Please continue the passage on Worm's Head from its last sentence.

begin PROVIDED TEXT

Worm’s Head is a narrow, tidal island, joined by a causeway to a *promontory on the south side of Rhossili Bay, and it forms the westernmost point of the Gower Peninsula. Like the smaller island on the north side of the bay (Burry Holms), the headland is formed of relatively resistant carboniferous limestone; the intermediate rocks, along the three-mile bay, are softer Old Red Sandstone and hence these have eroded more quickly, leaving the exposed spurs at either side.

The promontory is a flat-topped area about 175 feet above the sea, at the level of an ancient beach, and is partly lined by cliffs but slopes down less steeply at the far side to a band of exposed rocks along the shoreline, separated at high tide by a quarter of a mile of open water from the island, which was so named due to its long, slender, serpentine outline, ‘wyrm’ being an ancient term for a dragon.

end PROVIDED TEXT
begin RECORD EXCERPTS

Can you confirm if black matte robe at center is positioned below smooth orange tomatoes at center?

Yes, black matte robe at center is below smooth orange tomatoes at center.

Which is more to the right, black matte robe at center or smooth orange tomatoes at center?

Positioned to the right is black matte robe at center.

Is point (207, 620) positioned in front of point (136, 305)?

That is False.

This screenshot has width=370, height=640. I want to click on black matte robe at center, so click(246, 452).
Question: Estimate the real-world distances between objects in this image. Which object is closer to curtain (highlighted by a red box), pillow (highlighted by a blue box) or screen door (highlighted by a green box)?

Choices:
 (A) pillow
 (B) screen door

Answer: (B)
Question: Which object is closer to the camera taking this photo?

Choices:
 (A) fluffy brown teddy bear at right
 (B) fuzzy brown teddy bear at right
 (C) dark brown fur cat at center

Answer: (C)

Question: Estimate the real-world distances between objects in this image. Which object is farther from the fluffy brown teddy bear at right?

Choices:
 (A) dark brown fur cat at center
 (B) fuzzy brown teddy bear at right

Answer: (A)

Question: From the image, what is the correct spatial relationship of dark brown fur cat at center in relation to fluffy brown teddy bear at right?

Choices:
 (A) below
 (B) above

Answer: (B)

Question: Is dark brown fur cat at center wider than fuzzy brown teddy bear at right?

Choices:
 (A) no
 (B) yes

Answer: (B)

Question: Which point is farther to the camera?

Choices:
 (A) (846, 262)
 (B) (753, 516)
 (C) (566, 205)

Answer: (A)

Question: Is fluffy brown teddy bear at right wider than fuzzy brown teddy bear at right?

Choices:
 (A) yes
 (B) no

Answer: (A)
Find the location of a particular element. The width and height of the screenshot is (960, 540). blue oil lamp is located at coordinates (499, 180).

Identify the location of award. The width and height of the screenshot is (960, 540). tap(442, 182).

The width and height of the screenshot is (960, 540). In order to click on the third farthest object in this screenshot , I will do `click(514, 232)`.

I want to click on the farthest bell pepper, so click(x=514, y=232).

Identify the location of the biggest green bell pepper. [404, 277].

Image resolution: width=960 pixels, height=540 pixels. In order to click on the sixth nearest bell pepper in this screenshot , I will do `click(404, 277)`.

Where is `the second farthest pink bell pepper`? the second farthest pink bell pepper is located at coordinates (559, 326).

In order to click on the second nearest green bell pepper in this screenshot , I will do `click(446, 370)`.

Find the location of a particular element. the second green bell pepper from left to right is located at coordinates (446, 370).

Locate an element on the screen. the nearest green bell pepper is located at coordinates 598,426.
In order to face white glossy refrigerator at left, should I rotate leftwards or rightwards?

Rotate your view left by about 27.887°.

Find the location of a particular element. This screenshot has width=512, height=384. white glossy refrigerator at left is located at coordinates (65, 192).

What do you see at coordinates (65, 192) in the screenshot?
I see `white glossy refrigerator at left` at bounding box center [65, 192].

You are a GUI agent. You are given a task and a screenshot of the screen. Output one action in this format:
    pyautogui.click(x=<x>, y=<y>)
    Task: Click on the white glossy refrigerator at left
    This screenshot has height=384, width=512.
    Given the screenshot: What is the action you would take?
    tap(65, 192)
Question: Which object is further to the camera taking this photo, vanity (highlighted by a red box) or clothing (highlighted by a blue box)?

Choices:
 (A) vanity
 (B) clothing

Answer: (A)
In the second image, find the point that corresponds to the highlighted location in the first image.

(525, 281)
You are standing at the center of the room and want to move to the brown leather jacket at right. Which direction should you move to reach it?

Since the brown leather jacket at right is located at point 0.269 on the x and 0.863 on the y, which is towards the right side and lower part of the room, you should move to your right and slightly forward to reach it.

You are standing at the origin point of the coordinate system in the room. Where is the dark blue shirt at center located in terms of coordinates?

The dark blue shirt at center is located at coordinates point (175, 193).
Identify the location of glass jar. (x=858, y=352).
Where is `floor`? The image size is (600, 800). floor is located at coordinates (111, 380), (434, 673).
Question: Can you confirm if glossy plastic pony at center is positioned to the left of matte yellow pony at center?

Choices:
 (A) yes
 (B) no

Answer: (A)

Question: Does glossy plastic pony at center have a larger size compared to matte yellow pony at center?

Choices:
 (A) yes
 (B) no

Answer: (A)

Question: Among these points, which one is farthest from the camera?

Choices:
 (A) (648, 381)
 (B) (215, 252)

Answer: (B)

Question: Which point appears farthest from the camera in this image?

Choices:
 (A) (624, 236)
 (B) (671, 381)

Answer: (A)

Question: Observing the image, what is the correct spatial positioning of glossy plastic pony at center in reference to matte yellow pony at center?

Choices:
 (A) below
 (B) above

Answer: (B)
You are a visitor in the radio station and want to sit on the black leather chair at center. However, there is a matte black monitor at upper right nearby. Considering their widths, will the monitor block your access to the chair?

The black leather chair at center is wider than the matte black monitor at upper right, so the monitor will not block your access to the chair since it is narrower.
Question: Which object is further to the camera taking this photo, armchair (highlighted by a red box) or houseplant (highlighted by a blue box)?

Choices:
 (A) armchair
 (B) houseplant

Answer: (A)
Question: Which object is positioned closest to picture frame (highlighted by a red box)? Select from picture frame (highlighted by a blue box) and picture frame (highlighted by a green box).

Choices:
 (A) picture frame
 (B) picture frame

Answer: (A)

end RECORD EXCERPTS

== RESPONSE TO THE TASK ==
The island has four distinct sections — the nearest and largest is the Inner Head, an oval-shaped area rising up to 140 feet, connected by another rocky belt, occasionally breached by storm tides but otherwise above the high water mark, to the much smaller Lower Neck, which adjoins the Middle Head. These two are separated by Devil’s Bridge, a large, angular opening beneath a narrow strip of rock. The most distant section of the island, the Outer Head, is also the highest, ending at a small summit about 150 feet high. Like most of the island, Outer Head is bordered by sheer cliffs to the north but the south side is more gently sloping, and a wide band of intricately eroded limestone formations is revealed when the tide recedes, enhancing the already very photogenic scenery.

*promontory: a narrow area of high land that sticks out into the sea

Source: John Crossley. Worm’s Head, Swansea. UK Southwest. https://www.uksouthwest.net/swansea/worms-head/. Accessed: 5.1.2024. Adaptation: YTL.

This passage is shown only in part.